§ **Records shown**:
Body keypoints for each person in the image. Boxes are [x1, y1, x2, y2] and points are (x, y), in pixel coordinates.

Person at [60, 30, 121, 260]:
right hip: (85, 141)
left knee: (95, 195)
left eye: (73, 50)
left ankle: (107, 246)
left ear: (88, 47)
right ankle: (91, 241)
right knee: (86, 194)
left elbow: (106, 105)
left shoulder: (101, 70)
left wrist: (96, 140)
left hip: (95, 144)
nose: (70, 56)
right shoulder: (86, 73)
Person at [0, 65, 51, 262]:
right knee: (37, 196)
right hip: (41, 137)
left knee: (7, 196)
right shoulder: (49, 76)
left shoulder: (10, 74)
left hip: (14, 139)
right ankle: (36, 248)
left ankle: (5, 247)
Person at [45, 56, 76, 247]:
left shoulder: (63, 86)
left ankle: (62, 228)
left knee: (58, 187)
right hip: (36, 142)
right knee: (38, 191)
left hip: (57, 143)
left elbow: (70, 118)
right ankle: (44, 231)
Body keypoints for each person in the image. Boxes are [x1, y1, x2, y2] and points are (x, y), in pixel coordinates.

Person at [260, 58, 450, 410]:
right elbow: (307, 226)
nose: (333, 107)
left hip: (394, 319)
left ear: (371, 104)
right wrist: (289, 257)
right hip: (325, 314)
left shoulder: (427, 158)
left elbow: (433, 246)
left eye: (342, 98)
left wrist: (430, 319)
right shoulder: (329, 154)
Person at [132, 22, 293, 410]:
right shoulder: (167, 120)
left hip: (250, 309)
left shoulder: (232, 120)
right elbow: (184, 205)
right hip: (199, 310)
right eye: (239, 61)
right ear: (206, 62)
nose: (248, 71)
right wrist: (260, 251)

* * *

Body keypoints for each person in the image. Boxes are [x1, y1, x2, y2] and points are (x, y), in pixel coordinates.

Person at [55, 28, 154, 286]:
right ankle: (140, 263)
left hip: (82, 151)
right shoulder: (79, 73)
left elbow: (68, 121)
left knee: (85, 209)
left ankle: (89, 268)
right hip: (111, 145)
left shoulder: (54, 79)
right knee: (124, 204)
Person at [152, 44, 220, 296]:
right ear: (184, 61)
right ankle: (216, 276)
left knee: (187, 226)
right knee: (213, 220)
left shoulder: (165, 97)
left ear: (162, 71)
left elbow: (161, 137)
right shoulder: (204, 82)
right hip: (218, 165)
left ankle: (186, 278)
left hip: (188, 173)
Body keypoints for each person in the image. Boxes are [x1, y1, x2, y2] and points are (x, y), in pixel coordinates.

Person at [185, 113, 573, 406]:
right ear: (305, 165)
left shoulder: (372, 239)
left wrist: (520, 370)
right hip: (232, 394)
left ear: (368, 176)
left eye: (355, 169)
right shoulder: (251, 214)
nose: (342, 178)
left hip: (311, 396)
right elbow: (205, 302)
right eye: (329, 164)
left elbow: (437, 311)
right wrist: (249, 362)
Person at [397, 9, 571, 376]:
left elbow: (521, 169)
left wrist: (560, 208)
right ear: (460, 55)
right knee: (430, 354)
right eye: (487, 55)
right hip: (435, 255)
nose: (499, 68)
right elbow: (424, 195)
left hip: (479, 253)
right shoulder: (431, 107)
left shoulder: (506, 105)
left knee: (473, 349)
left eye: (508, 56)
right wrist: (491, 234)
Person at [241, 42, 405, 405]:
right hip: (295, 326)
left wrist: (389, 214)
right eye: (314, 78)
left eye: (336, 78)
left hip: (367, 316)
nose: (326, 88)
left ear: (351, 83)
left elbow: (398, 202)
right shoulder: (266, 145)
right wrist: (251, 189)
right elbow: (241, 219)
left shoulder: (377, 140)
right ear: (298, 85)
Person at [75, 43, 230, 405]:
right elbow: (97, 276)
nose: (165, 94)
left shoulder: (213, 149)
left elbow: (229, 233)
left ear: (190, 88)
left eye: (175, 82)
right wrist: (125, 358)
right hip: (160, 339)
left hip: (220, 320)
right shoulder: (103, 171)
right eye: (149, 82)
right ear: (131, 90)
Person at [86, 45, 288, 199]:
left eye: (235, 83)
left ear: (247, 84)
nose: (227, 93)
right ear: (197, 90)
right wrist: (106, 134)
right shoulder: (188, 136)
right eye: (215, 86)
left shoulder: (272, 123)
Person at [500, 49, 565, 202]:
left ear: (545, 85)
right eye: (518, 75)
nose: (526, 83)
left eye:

§ **Problem to work on**: Working from the records above, write out verbatim only the lines from the line containing "right knee: (86, 194)" through the line containing "left elbow: (433, 246)".

§ **Solution for this exercise**:
right knee: (86, 194)
left elbow: (106, 105)
left shoulder: (101, 70)
left wrist: (96, 140)
left hip: (95, 144)
nose: (70, 56)
right shoulder: (86, 73)
Person at [0, 65, 51, 262]:
right knee: (37, 196)
right hip: (41, 137)
left knee: (7, 196)
right shoulder: (49, 76)
left shoulder: (10, 74)
left hip: (14, 139)
right ankle: (36, 248)
left ankle: (5, 247)
Person at [45, 56, 76, 247]:
left shoulder: (63, 86)
left ankle: (62, 228)
left knee: (58, 187)
right hip: (36, 142)
right knee: (38, 191)
left hip: (57, 143)
left elbow: (70, 118)
right ankle: (44, 231)
Body keypoints for each person in the image. Boxes are [x1, y1, x2, y2] and points are (x, y), in pixel coordinates.

Person at [260, 58, 450, 410]:
right elbow: (307, 226)
nose: (333, 107)
left hip: (394, 319)
left ear: (371, 104)
right wrist: (289, 257)
right hip: (325, 314)
left shoulder: (427, 158)
left elbow: (433, 246)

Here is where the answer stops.